#### TASK DATA:
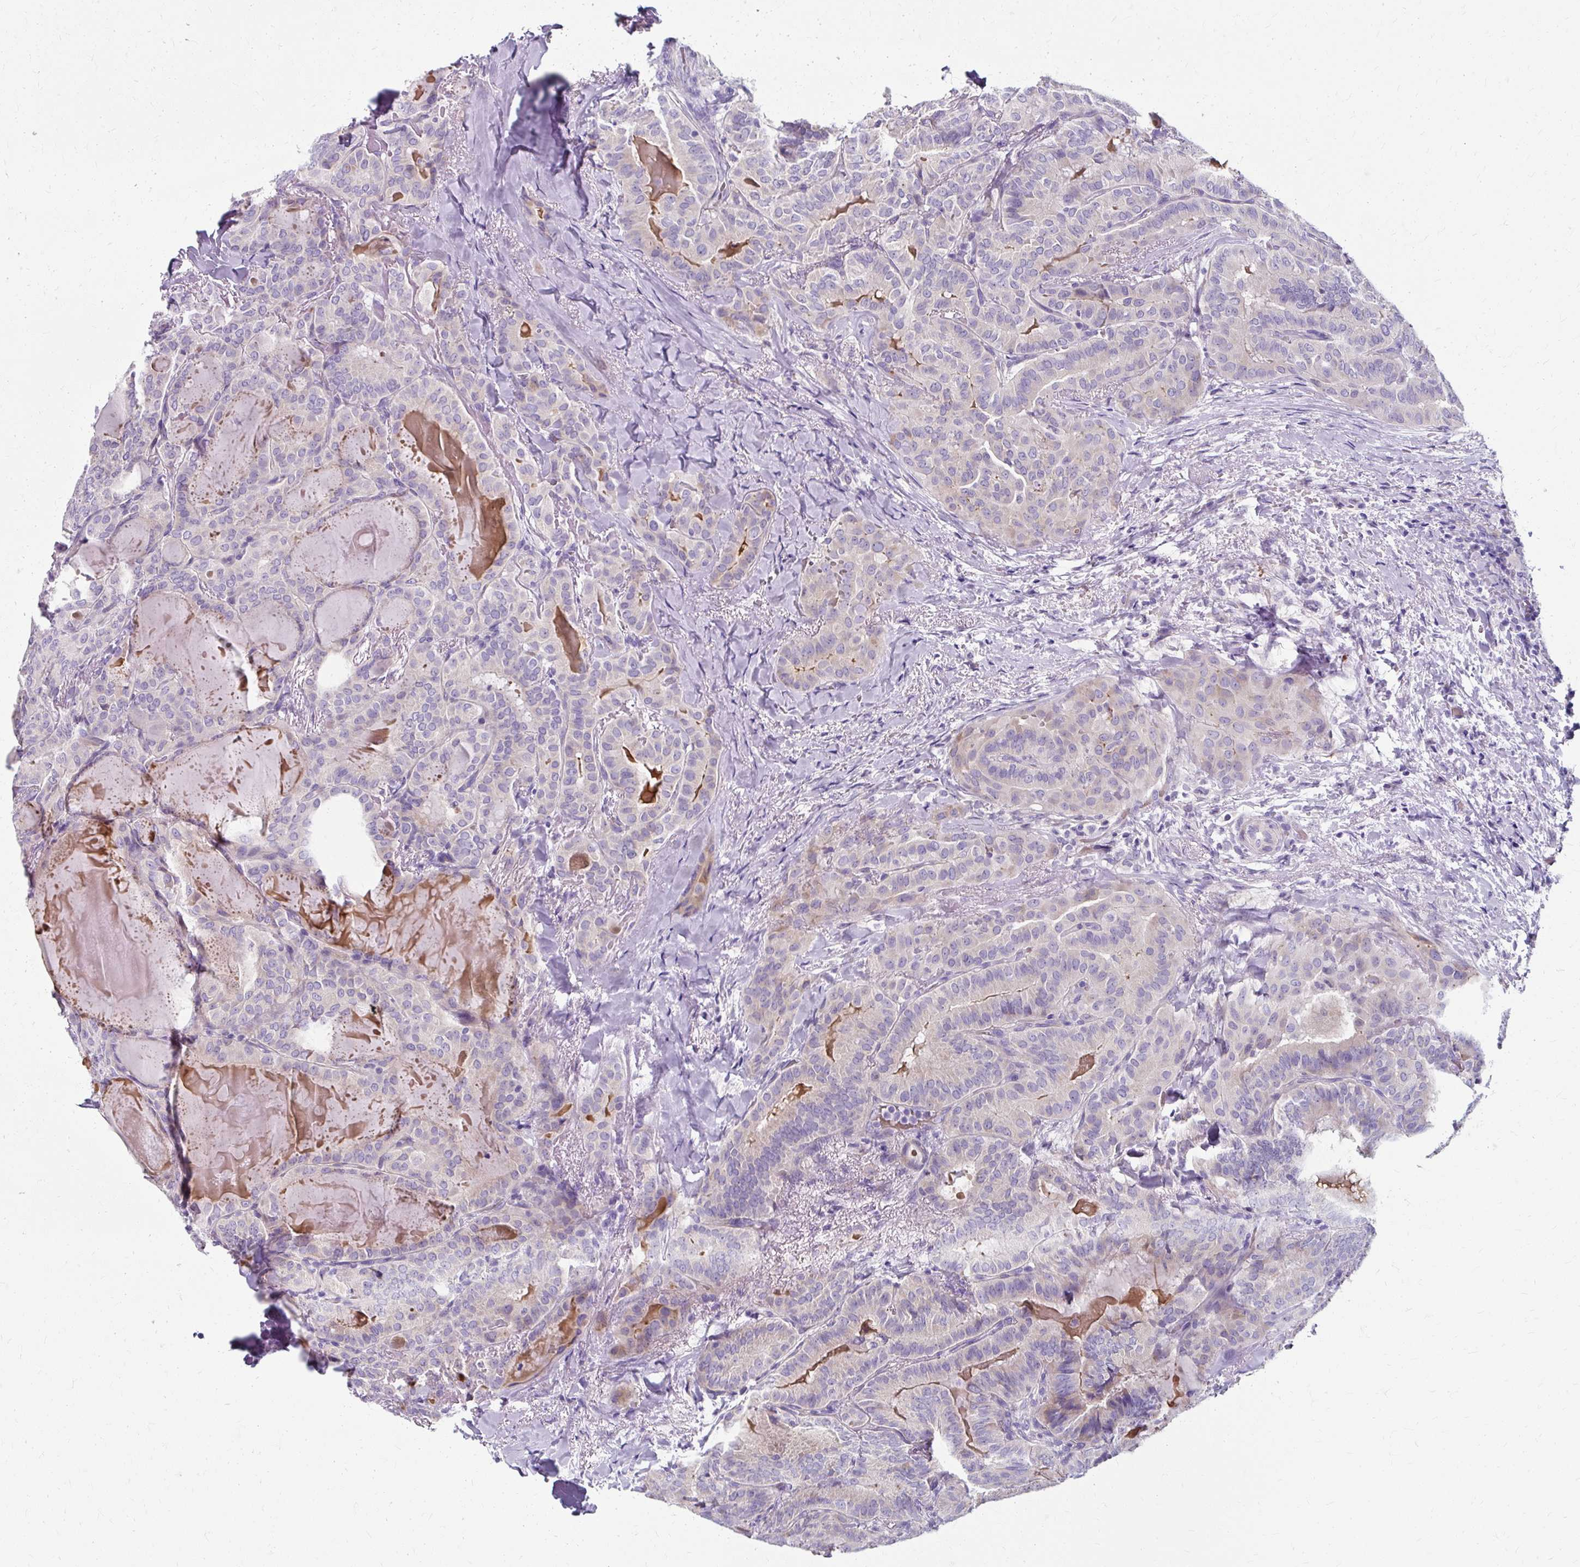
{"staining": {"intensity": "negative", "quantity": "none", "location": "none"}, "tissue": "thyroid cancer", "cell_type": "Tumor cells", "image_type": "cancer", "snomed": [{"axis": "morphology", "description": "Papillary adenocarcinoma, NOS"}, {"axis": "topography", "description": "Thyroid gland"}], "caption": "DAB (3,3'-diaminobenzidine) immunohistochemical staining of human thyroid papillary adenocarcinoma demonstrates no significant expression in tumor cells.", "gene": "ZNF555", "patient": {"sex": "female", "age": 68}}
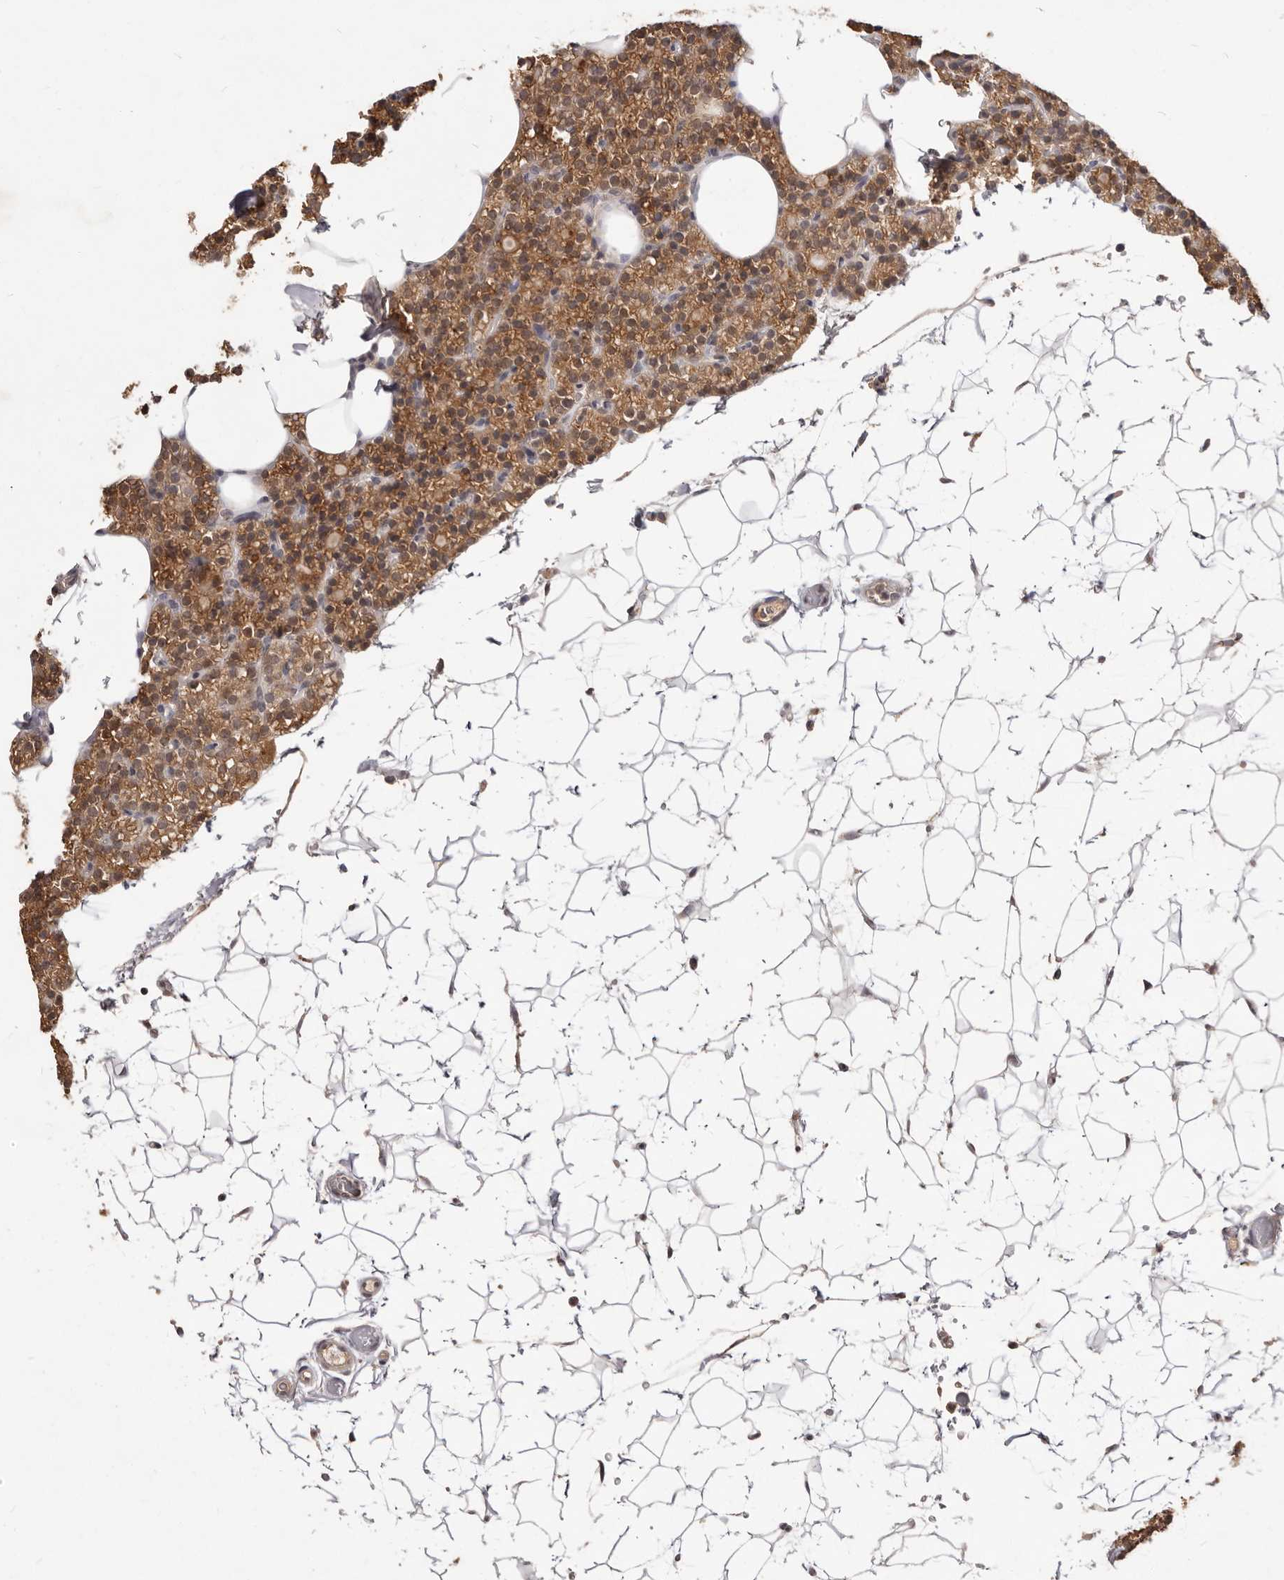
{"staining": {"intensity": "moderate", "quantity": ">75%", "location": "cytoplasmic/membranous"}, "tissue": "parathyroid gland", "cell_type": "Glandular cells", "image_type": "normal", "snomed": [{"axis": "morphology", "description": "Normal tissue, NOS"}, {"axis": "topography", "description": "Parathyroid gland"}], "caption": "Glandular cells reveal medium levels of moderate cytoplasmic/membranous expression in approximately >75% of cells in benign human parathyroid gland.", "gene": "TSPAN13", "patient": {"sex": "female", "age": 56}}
* * *
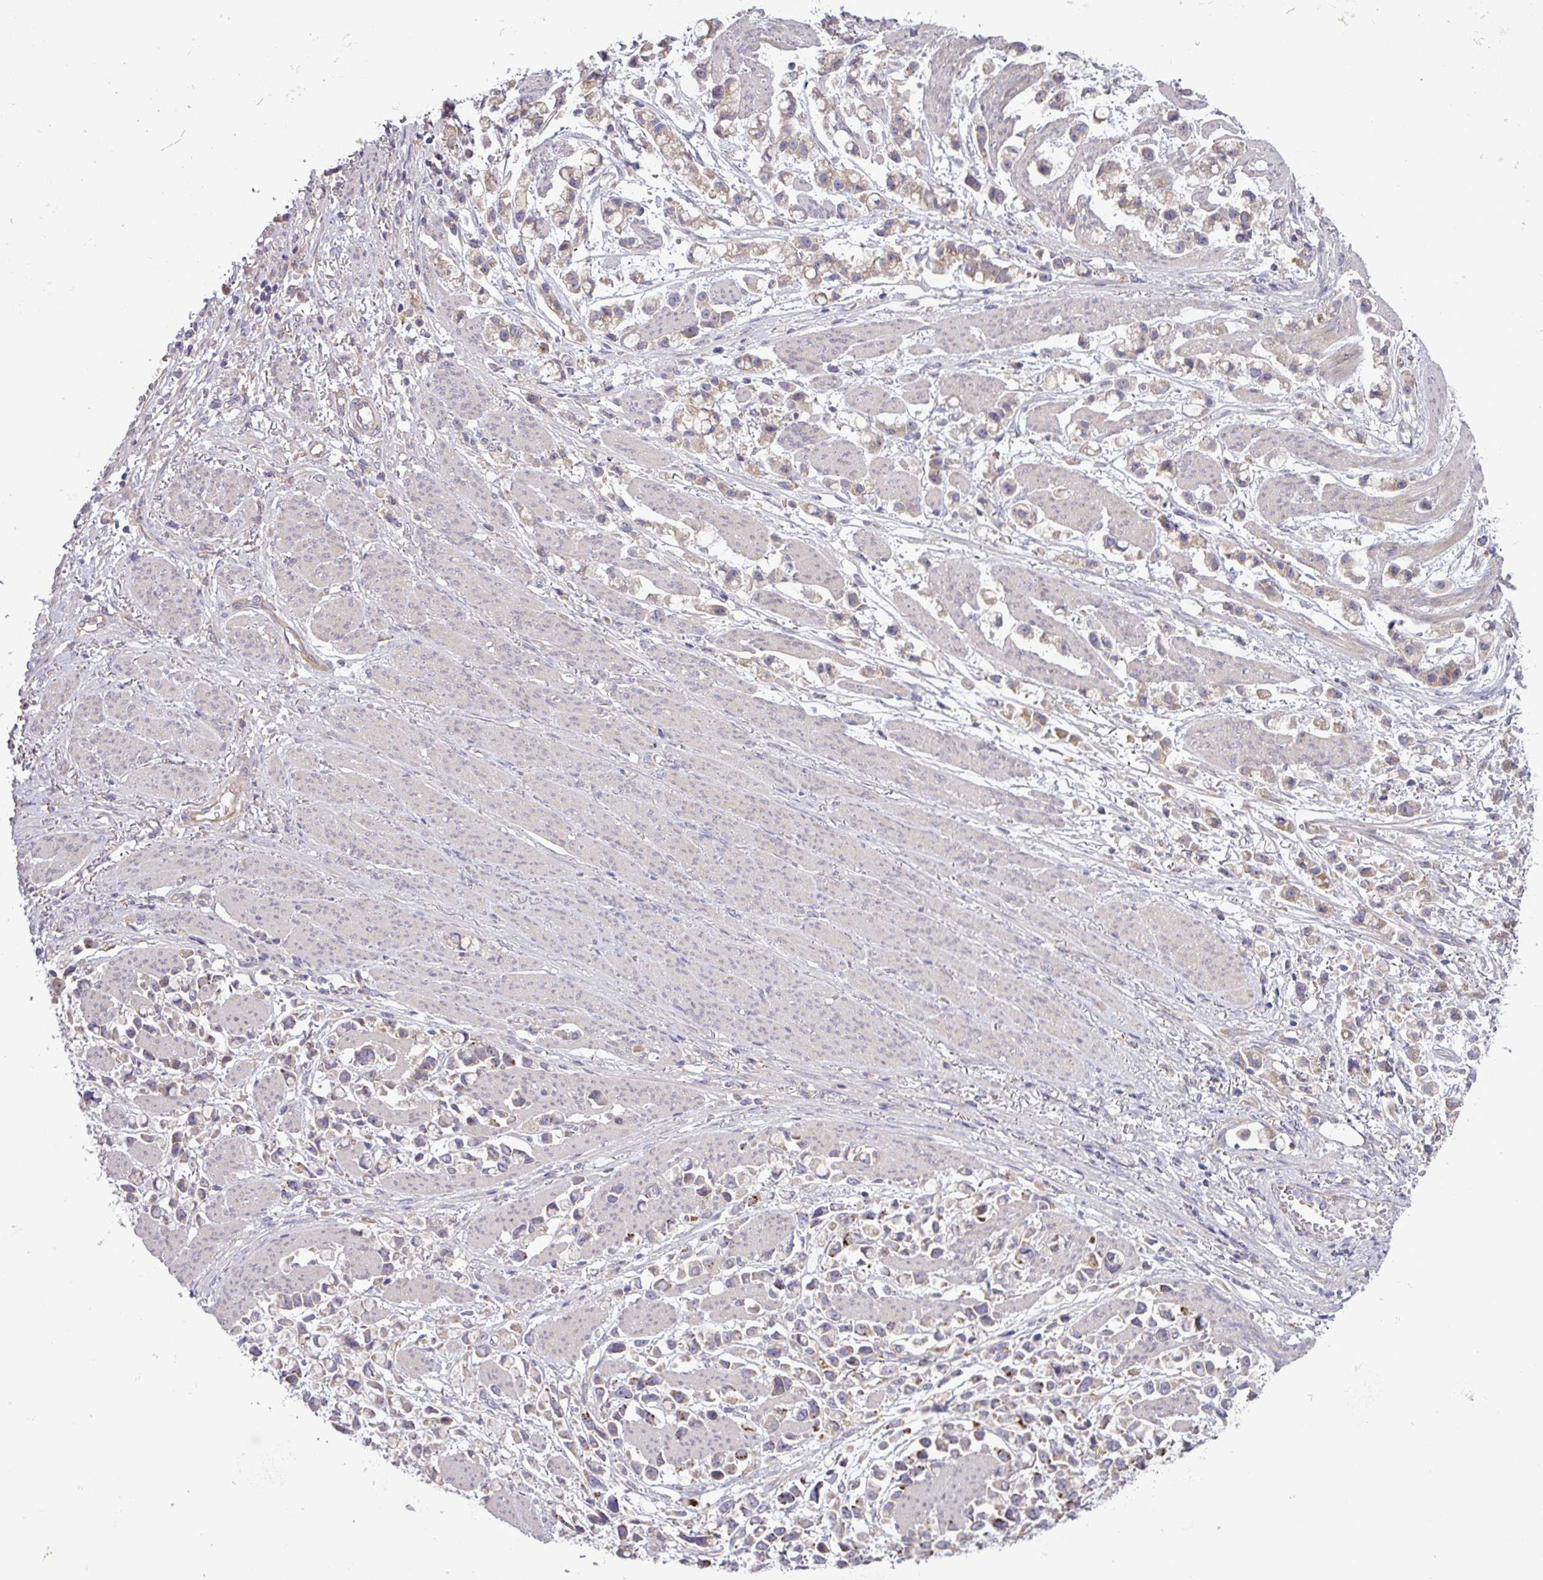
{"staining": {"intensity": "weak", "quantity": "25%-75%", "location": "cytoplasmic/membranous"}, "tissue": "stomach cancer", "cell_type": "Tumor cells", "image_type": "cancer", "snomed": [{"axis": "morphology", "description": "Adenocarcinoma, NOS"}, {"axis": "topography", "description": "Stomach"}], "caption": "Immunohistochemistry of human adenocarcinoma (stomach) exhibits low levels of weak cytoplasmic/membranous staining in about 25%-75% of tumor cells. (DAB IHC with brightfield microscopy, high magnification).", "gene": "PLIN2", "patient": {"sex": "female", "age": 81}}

#### PROBLEM TO WORK ON:
From the line with "(3,3'-diaminobenzidine) immunohistochemical staining" up to and including the line with "cells reveal medium" above, retype every line exactly and nothing more; leave out the pictures.

#### SOLUTION TO THIS PROBLEM:
{"staining": {"intensity": "negative", "quantity": "none", "location": "none"}, "tissue": "thyroid cancer", "cell_type": "Tumor cells", "image_type": "cancer", "snomed": [{"axis": "morphology", "description": "Papillary adenocarcinoma, NOS"}, {"axis": "topography", "description": "Thyroid gland"}], "caption": "DAB (3,3'-diaminobenzidine) immunohistochemical staining of human thyroid papillary adenocarcinoma demonstrates no significant expression in tumor cells.", "gene": "ZNF555", "patient": {"sex": "female", "age": 68}}
{"staining": {"intensity": "moderate", "quantity": ">75%", "location": "cytoplasmic/membranous"}, "tissue": "parathyroid gland", "cell_type": "Glandular cells", "image_type": "normal", "snomed": [{"axis": "morphology", "description": "Normal tissue, NOS"}, {"axis": "topography", "description": "Parathyroid gland"}], "caption": "Glandular cells reveal medium levels of moderate cytoplasmic/membranous expression in approximately >75% of cells in benign human parathyroid gland.", "gene": "TSPAN13", "patient": {"sex": "female", "age": 56}}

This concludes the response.